Marca un número y acto seguido ingresa a la sala, Bob Stan, con una sonrisa pícara, joven y con su aspecto cambiado.

— Perdón Thomas, no quería que lo supieras antes de morir. Necesito el dinero más que una batalla sin sentido.
— Gabriel siempre dudó de ti, por eso la Bomba I que trajiste aquí no sirve- sonrío- eres tan estúpido qué pensaste que nos podías engañar.
—¡¡¡ son puras falacias, nada es cierto!!!- Exclama con un grito-
— Si tú lo dices, después no te lleves una sorpresa cuando la quieras hacer funcionar…
— ¡Acabaré contigo!- se me lanza, me golpea y logro sacármelo de encima, se siente un disparo y cae muerto al suelo.
Mientras me limpio la sangre del rostro, miro a Sinner con fiereza y le digo:

— ¿Así tratas a tus hombres?
— Cuando fallan en la misión, si- se guarda el arma- el ejército es así, no se permiten errores.
— Sinner no seas hipócrita, tú sabías que el artefacto no funcionaba; no desees mentirme porque ya no funciona conmigo.
— ¿Cómo lo supiste?- dice con sorpresa-
— Solo lo sé, siempre lo supimos- le guiño el ojo- debemos sacarnos las caretas y hablar en serio.
— ¿A qué te refieres?
— Ustedes colocaron micrófonos en cada punto de reunión nuestros, así sabían cada paso que dábamos.
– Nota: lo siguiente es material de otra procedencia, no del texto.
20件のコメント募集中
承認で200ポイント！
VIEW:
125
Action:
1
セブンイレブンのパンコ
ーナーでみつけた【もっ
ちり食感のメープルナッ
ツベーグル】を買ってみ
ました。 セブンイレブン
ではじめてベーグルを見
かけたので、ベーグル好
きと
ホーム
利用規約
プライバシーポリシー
Dioses omnipresentes, si claro, como no.- libero una carcajada- solo restaba que cayeran en nuestra trampa. Pero antes de contarte eso, quiero decirte que ese artefacto era inservible y lo utilizaron para mantenernos ocupados y no buscar a Miss Poison. Continuando con mi narración, me di cuenta de los micrófonos por una fuente confiable que pertenecía a tu asociación. Ilusos, creen que tienen el poder, que podían siempre vencernos. Todo fue una actuación- sonrío-
— No comprendo- dice elevando su voz-
— Fácil Coronel, me brindó toda la información que necesitábamos- me señalo la oreja y el primer botón de la camisa- mi hija y Daina han escuchado todo. Desde dónde está la base militar hasta lo del traidor. Ahora sabemos cómo doblegar sus planes.

Comenzó a reír a carcajadas, me da una palmada en el hombro y dice:

— ¡Perfecto! Es perfecto- aplaude- me has atrapado, siempre fui de hablar de más… Pero como dije varias veces, de aquí no saldrás.
— Otro error- digo con sutileza- te tomaste los dos vasos de whisky.
— Borracho o no, puedo acabar contigo en un abrir y cerrar de ojos.
— Eso lo sé- me levanté- pero un hombre muerto no puede quitarme la vida- le doy la espalda-
— ¿Qué diablos dices?… Que… me- se toma el cuello- ¡maldito seas!- intenta agárrame y cae al piso convulsionando. La espesa espuma que libera su boca indica que ha fallecido.

Sonrío, camino hacía la puerta de salida y digo:

— ¿Daina lograste detener el bombardeo?
— Si Thomas, misión cumplida, el grupo de limpieza se encargará del pueblo. Ven aquí que tenemos asuntos muy graves que resolver.